The best practice for this situation would be to avoid direct scripted interaction with tracked entities as much as possible. If heavy scripting is involved for an entity, untracked entities should be used instead.
Entity Callbacks
The entity manager exposes an interface to run squirrel scripts on event occurance. These take the form of entity callbacks. Ultimately, this is based on the callback script system, where closures (functions) can be entered into a script file and executed on demand. This system allows the user extended control of entity operation.
An example of a callback script would be:
function moved(entity){
_entity.destroy(entity);
}
function destroyed(entity){
print("destroyed");
}
Callback scripts are attached to entities like this:
_component.script.add(e, _settings.getDataDirectory() + "/EntityScript.nut");
An entity can only have one callback script at a time, and they are attached to the entity as components. Similarly to other components, the script component can be removed, and a different one put in its place.
In the example you can see the layout of a callback script. Functions are entered and executed based on their names. For instance, the ‘moved’ function would be executed whenever the specific entity moves. The designated names are set, meaning that you must specify a function called ‘moved’ if you want to receive movement callbacks.

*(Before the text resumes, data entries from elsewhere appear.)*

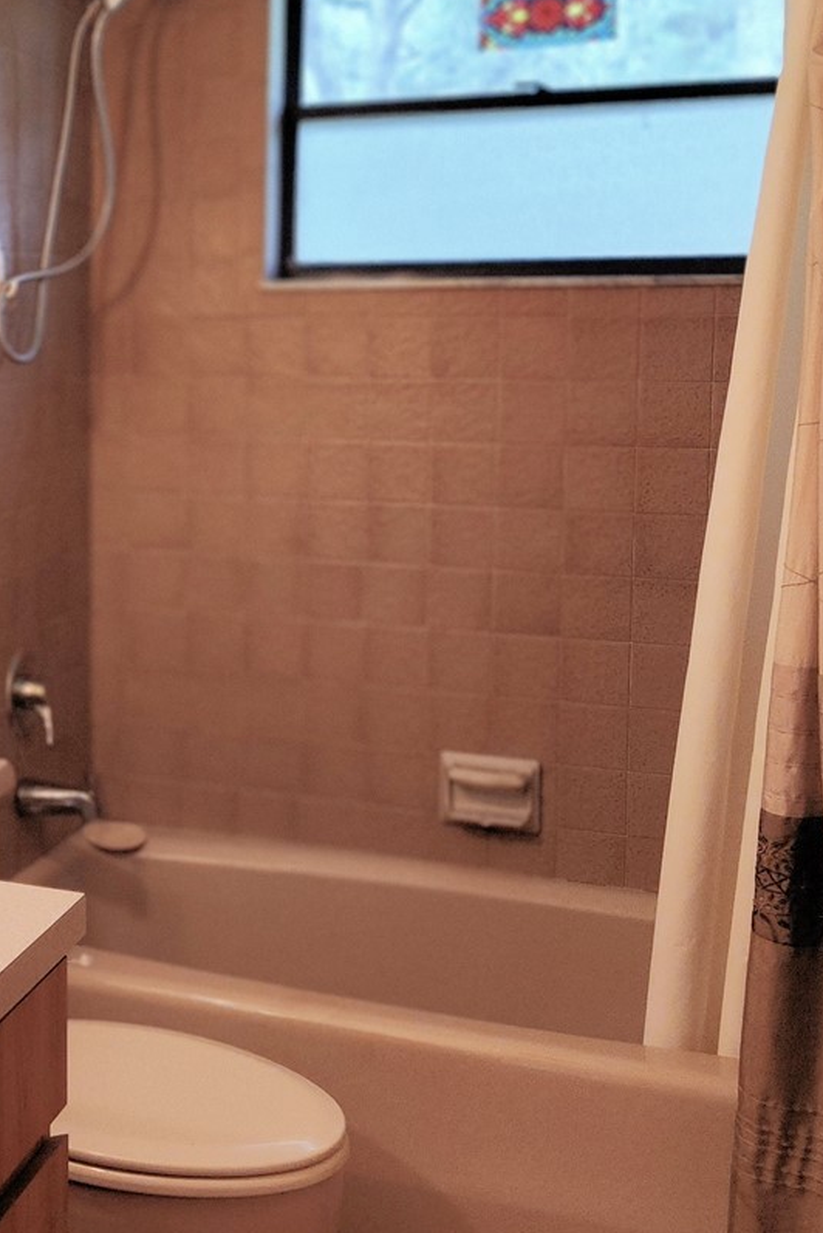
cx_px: -39
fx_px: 1644
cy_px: 441
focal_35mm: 48
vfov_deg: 40.7
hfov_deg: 26.3
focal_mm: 5.4
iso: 500
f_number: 1.8
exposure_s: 1/120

Entity callbacks also take an eid as a parameter. This allows the user to perform functionality based on the specific entity that has caused the event. In the example above you can see that whenever an entity moves, it is immediately destroyed. This will lead to the destroyed function callback being executed before the moved callback returns. Although much of this functionality is quite useless, it demonstrates how more complex functionality could be implemented. Callback functions have access to the complete functionality of the scripting system, and as such are very powerful.
Implementation details
As mentioned previously, the entity callback system is based on the regular script callback system (the same that handles scripted states). However, there are some further changes in functionality to improve efficiency. The most prominent is that entity callback scripts are reference counted. If multiple entities use the same script, it is only loaded in memory once. The only change between executions is the eid that’s passed to the script.
This means that something like
function moved(entity){
x <- 10;
}
will persist between all entities that use this script.
When no entities reference this script, it will be unloaded.
It is also worth mentioning that for efficiency’s sake, the user should try and only define the callbacks that they actually need.
For instance, defining the moved callback is actually quite an expensive operation, as then the moved callback will be called each time that entity moves.
These calls can become expensive, so try and avoid them if possible.
Callback scripts are scanned for entries at load, which is more efficient than each time a callback is fired.